Convert the data below into a Markdown table with two columns, "Row" and "Line". Give each non-blank line its own numbered row, and leave out blank lines and pictures.
- - - - - - -
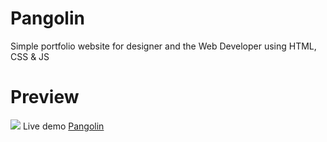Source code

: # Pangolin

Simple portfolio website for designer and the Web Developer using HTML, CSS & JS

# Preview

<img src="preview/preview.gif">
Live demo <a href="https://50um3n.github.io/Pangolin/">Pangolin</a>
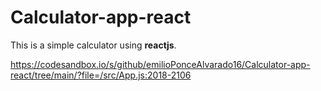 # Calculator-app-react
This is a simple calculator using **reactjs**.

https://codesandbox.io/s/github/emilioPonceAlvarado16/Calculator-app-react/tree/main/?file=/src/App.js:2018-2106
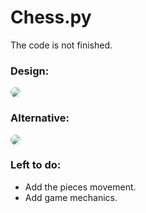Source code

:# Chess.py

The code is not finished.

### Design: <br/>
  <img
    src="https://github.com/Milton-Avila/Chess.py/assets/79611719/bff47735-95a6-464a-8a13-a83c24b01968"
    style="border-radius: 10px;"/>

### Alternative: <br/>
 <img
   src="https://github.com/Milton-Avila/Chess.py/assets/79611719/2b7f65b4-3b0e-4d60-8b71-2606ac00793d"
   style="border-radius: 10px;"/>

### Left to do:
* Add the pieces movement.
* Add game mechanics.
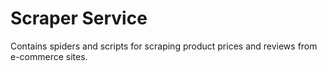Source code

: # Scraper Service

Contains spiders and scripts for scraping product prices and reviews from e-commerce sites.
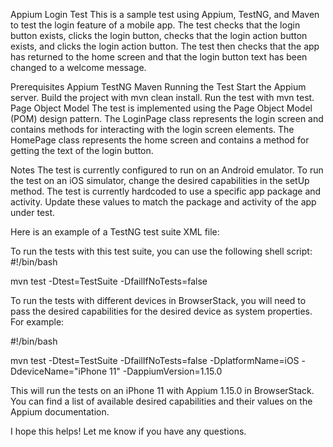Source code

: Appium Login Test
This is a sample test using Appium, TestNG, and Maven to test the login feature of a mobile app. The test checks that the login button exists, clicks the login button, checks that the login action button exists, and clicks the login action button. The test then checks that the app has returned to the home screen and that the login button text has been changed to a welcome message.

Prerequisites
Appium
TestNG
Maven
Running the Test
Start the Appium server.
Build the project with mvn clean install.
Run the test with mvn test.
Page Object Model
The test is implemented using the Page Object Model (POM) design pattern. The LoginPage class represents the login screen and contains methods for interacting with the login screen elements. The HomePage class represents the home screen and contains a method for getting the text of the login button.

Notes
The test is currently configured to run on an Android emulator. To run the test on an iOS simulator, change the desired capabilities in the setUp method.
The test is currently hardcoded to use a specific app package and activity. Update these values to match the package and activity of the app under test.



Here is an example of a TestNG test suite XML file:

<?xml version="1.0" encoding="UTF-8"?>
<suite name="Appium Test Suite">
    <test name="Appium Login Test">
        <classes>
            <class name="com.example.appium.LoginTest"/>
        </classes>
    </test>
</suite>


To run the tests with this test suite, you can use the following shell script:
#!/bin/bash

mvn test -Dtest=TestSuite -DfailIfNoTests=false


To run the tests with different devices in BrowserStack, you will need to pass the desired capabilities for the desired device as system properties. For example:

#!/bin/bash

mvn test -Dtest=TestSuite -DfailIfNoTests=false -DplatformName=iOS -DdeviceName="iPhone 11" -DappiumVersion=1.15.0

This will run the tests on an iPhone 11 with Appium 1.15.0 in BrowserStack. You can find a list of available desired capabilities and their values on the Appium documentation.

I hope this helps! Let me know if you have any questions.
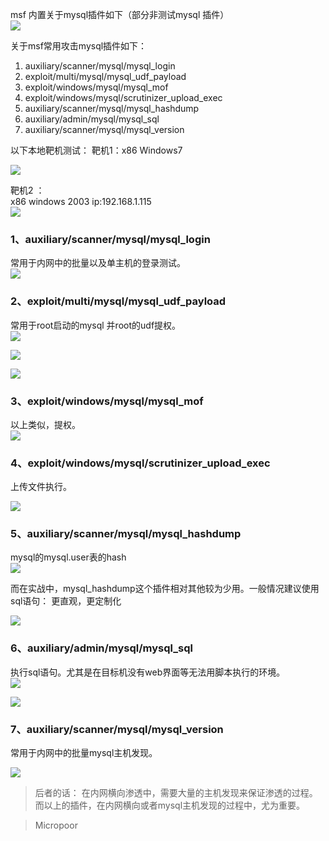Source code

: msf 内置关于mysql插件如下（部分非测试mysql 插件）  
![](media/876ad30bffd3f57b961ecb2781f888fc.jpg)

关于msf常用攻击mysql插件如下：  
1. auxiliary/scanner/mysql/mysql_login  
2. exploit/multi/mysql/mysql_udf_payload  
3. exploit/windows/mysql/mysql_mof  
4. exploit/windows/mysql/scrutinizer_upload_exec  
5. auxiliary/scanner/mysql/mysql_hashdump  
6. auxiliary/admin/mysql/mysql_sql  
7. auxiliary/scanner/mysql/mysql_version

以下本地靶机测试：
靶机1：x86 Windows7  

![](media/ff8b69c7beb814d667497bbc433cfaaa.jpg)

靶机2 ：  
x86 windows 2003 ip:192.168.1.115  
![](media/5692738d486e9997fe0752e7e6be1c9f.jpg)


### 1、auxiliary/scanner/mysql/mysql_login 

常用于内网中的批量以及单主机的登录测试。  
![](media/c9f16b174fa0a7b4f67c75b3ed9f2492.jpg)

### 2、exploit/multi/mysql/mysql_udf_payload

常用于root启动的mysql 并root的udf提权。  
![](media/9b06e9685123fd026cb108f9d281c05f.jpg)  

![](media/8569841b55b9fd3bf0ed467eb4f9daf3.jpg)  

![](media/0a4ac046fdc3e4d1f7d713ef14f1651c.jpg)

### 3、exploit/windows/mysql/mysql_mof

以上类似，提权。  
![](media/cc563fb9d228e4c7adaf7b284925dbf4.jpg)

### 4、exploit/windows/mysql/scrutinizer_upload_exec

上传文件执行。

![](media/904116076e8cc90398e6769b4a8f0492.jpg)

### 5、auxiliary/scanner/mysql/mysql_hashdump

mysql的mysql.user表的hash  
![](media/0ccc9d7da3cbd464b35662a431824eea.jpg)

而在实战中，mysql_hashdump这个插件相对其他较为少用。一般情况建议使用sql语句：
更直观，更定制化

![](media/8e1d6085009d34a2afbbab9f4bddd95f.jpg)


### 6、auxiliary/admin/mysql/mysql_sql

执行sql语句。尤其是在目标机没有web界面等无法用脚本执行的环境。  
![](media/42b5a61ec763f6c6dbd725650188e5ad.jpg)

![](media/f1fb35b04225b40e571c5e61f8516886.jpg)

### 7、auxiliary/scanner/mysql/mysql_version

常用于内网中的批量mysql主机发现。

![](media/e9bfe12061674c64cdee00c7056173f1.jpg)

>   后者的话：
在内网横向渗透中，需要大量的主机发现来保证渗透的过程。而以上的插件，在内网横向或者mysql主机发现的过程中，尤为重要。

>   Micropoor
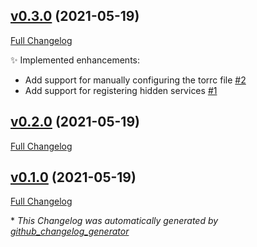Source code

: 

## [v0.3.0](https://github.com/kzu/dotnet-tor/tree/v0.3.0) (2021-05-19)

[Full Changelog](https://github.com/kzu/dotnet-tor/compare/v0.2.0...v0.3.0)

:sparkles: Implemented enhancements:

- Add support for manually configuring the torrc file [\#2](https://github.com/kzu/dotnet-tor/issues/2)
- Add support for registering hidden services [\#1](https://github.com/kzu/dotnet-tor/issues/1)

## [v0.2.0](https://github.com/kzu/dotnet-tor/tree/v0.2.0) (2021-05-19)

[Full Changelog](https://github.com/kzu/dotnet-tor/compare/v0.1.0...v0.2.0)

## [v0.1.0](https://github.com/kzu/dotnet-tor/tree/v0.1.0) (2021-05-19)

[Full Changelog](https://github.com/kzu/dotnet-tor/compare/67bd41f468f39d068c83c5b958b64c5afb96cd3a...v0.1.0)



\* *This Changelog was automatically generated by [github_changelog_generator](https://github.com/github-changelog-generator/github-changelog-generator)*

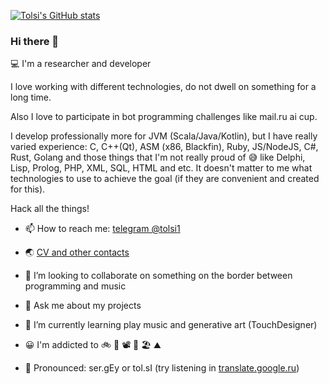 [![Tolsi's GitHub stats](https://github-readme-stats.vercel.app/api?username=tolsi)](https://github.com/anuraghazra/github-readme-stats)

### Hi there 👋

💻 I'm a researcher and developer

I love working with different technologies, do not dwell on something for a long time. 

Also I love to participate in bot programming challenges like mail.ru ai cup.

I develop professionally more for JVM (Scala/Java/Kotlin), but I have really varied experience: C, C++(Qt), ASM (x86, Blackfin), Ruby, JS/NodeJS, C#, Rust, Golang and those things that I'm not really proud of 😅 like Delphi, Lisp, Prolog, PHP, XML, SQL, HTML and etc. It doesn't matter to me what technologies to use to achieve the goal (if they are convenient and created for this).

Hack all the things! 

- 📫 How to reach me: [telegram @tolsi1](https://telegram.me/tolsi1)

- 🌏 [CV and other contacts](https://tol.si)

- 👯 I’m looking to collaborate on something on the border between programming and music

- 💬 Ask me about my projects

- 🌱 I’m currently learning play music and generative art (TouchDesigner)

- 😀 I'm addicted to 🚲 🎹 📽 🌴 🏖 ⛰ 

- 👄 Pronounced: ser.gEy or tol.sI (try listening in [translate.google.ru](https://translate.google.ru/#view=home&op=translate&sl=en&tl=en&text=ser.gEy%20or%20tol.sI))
- - - - - - -
Solution to this problem >>
| Row | Line |
|---|---|
| 1 | Source code |
| 2 | : # Pangolin |
| 3 | Simple portfolio website for designer and the Web Developer using HTML, CSS & JS |
| 4 | # Preview |
| 5 | <img src="preview/preview.gif"> |
| 6 | Live demo <a href="https://50um3n.github.io/Pangolin/">Pangolin</a> |
| 7 |  # Calculator-app-react |
| 8 | This is a simple calculator using **reactjs**. |
| 9 | https://codesandbox.io/s/github/emilioPonceAlvarado16/Calculator-app-react/tree/main/?file=/src/App.js:2018-2106 |
| 10 | Source code |
| 11 | :# Chess.py |
| 12 | The code is not finished. |
| 13 | ### Design: <br/> |
| 14 |   <img |
| 15 |     src="https://github.com/Milton-Avila/Chess.py/assets/79611719/bff47735-95a6-464a-8a13-a83c24b01968" |
| 16 |     style="border-radius: 10px;"/> |
| 17 | ### Alternative: <br/> |
| 18 |  <img |
| 19 |    src="https://github.com/Milton-Avila/Chess.py/assets/79611719/2b7f65b4-3b0e-4d60-8b71-2606ac00793d" |
| 20 |    style="border-radius: 10px;"/> |
| 21 | ### Left to do: |
| 22 | * Add the pieces movement. |
| 23 | * Add game mechanics. |
| 24 | Source code |
| 25 | : # Scraper Service |
| 26 | Contains spiders and scripts for scraping product prices and reviews from e-commerce sites. |
| 27 | Source code |
| 28 | : Appium Login Test |
| 29 | This is a sample test using Appium, TestNG, and Maven to test the login feature of a mobile app. The test checks that the login button exists, clicks the login button, checks that the login action button exists, and clicks the login action button. The test then checks that the app has returned to the home screen and that the login button text has been changed to a welcome message. |
| 30 | Prerequisites |
| 31 | Appium |
| 32 | TestNG |
| 33 | Maven |
| 34 | Running the Test |
| 35 | Start the Appium server. |
| 36 | Build the project with mvn clean install. |
| 37 | Run the test with mvn test. |
| 38 | Page Object Model |
| 39 | The test is implemented using the Page Object Model (POM) design pattern. The LoginPage class represents the login screen and contains methods for interacting with the login screen elements. The HomePage class represents the home screen and contains a method for getting the text of the login button. |
| 40 | Notes |
| 41 | The test is currently configured to run on an Android emulator. To run the test on an iOS simulator, change the desired capabilities in the setUp method. |
| 42 | The test is currently hardcoded to use a specific app package and activity. Update these values to match the package and activity of the app under test. |
| 43 | Here is an example of a TestNG test suite XML file: |
| 44 | <?xml version="1.0" encoding="UTF-8"?> |
| 45 | <suite name="Appium Test Suite"> |
| 46 |     <test name="Appium Login Test"> |
| 47 |         <classes> |
| 48 |             <class name="com.example.appium.LoginTest"/> |
| 49 |         </classes> |
| 50 |     </test> |
| 51 | </suite> |
| 52 | To run the tests with this test suite, you can use the following shell script: |
| 53 | #!/bin/bash |
| 54 | mvn test -Dtest=TestSuite -DfailIfNoTests=false |
| 55 | To run the tests with different devices in BrowserStack, you will need to pass the desired capabilities for the desired device as system properties. For example: |
| 56 | #!/bin/bash |
| 57 | mvn test -Dtest=TestSuite -DfailIfNoTests=false -DplatformName=iOS -DdeviceName="iPhone 11" -DappiumVersion=1.15.0 |
| 58 | This will run the tests on an iPhone 11 with Appium 1.15.0 in BrowserStack. You can find a list of available desired capabilities and their values on the Appium documentation. |
| 59 | I hope this helps! Let me know if you have any questions. |
| 60 | Source code |
| 61 | : msf 内置关于mysql插件如下（部分非测试mysql 插件）   |
| 62 | ![](media/876ad30bffd3f57b961ecb2781f888fc.jpg) |
| 63 | 关于msf常用攻击mysql插件如下：   |
| 64 | 1. auxiliary/scanner/mysql/mysql_login   |
| 65 | 2. exploit/multi/mysql/mysql_udf_payload   |
| 66 | 3. exploit/windows/mysql/mysql_mof   |
| 67 | 4. exploit/windows/mysql/scrutinizer_upload_exec   |
| 68 | 5. auxiliary/scanner/mysql/mysql_hashdump   |
| 69 | 6. auxiliary/admin/mysql/mysql_sql   |
| 70 | 7. auxiliary/scanner/mysql/mysql_version |
| 71 | 以下本地靶机测试： |
| 72 | 靶机1：x86 Windows7   |
| 73 | ![](media/ff8b69c7beb814d667497bbc433cfaaa.jpg) |
| 74 | 靶机2 ：   |
| 75 | x86 windows 2003 ip:192.168.1.115   |
| 76 | ![](media/5692738d486e9997fe0752e7e6be1c9f.jpg) |
| 77 | ### 1、auxiliary/scanner/mysql/mysql_login  |
| 78 | 常用于内网中的批量以及单主机的登录测试。   |
| 79 | ![](media/c9f16b174fa0a7b4f67c75b3ed9f2492.jpg) |
| 80 | ### 2、exploit/multi/mysql/mysql_udf_payload |
| 81 | 常用于root启动的mysql 并root的udf提权。   |
| 82 | ![](media/9b06e9685123fd026cb108f9d281c05f.jpg)   |
| 83 | ![](media/8569841b55b9fd3bf0ed467eb4f9daf3.jpg)   |
| 84 | ![](media/0a4ac046fdc3e4d1f7d713ef14f1651c.jpg) |
| 85 | ### 3、exploit/windows/mysql/mysql_mof |
| 86 | 以上类似，提权。   |
| 87 | ![](media/cc563fb9d228e4c7adaf7b284925dbf4.jpg) |
| 88 | ### 4、exploit/windows/mysql/scrutinizer_upload_exec |
| 89 | 上传文件执行。 |
| 90 | ![](media/904116076e8cc90398e6769b4a8f0492.jpg) |
| 91 | ### 5、auxiliary/scanner/mysql/mysql_hashdump |
| 92 | mysql的mysql.user表的hash   |
| 93 | ![](media/0ccc9d7da3cbd464b35662a431824eea.jpg) |
| 94 | 而在实战中，mysql_hashdump这个插件相对其他较为少用。一般情况建议使用sql语句： |
| 95 | 更直观，更定制化 |
| 96 | ![](media/8e1d6085009d34a2afbbab9f4bddd95f.jpg) |
| 97 | ### 6、auxiliary/admin/mysql/mysql_sql |
| 98 | 执行sql语句。尤其是在目标机没有web界面等无法用脚本执行的环境。   |
| 99 | ![](media/42b5a61ec763f6c6dbd725650188e5ad.jpg) |
| 100 | ![](media/f1fb35b04225b40e571c5e61f8516886.jpg) |
| 101 | ### 7、auxiliary/scanner/mysql/mysql_version |
| 102 | 常用于内网中的批量mysql主机发现。 |
| 103 | ![](media/e9bfe12061674c64cdee00c7056173f1.jpg) |
| 104 | >   后者的话： |
| 105 | 在内网横向渗透中，需要大量的主机发现来保证渗透的过程。而以上的插件，在内网横向或者mysql主机发现的过程中，尤为重要。 |
| 106 | >   Micropoor |
| 107 | Source code |
| 108 | :  |
| 109 | ## [v0.3.0](https://github.com/kzu/dotnet-tor/tree/v0.3.0) (2021-05-19) |
| 110 | [Full Changelog](https://github.com/kzu/dotnet-tor/compare/v0.2.0...v0.3.0) |
| 111 | :sparkles: Implemented enhancements: |
| 112 | - Add support for manually configuring the torrc file [\#2](https://github.com/kzu/dotnet-tor/issues/2) |
| 113 | - Add support for registering hidden services [\#1](https://github.com/kzu/dotnet-tor/issues/1) |
| 114 | ## [v0.2.0](https://github.com/kzu/dotnet-tor/tree/v0.2.0) (2021-05-19) |
| 115 | [Full Changelog](https://github.com/kzu/dotnet-tor/compare/v0.1.0...v0.2.0) |
| 116 | ## [v0.1.0](https://github.com/kzu/dotnet-tor/tree/v0.1.0) (2021-05-19) |
| 117 | [Full Changelog](https://github.com/kzu/dotnet-tor/compare/67bd41f468f39d068c83c5b958b64c5afb96cd3a...v0.1.0) |
| 118 | \* *This Changelog was automatically generated by [github_changelog_generator](https://github.com/github-changelog-generator/github-changelog-generator)* |
| 119 |  [![Tolsi's GitHub stats](https://github-readme-stats.vercel.app/api?username=tolsi)](https://github.com/anuraghazra/github-readme-stats) |
| 120 | ### Hi there 👋 |
| 121 | 💻 I'm a researcher and developer |
| 122 | I love working with different technologies, do not dwell on something for a long time.  |
| 123 | Also I love to participate in bot programming challenges like mail.ru ai cup. |
| 124 | I develop professionally more for JVM (Scala/Java/Kotlin), but I have really varied experience: C, C++(Qt), ASM (x86, Blackfin), Ruby, JS/NodeJS, C#, Rust, Golang and those things that I'm not really proud of 😅 like Delphi, Lisp, Prolog, PHP, XML, SQL, HTML and etc. It doesn't matter to me what technologies to use to achieve the goal (if they are convenient and created for this). |
| 125 | Hack all the things!  |
| 126 | - 📫 How to reach me: [telegram @tolsi1](https://telegram.me/tolsi1) |
| 127 | - 🌏 [CV and other contacts](https://tol.si) |
| 128 | - 👯 I’m looking to collaborate on something on the border between programming and music |
| 129 | - 💬 Ask me about my projects |
| 130 | - 🌱 I’m currently learning play music and generative art (TouchDesigner) |
| 131 | - 😀 I'm addicted to 🚲 🎹 📽 🌴 🏖 ⛰  |
| 132 | - 👄 Pronounced: ser.gEy or tol.sI (try listening in [translate.google.ru](https://translate.google.ru/#view=home&op=translate&sl=en&tl=en&text=ser.gEy%20or%20tol.sI)) |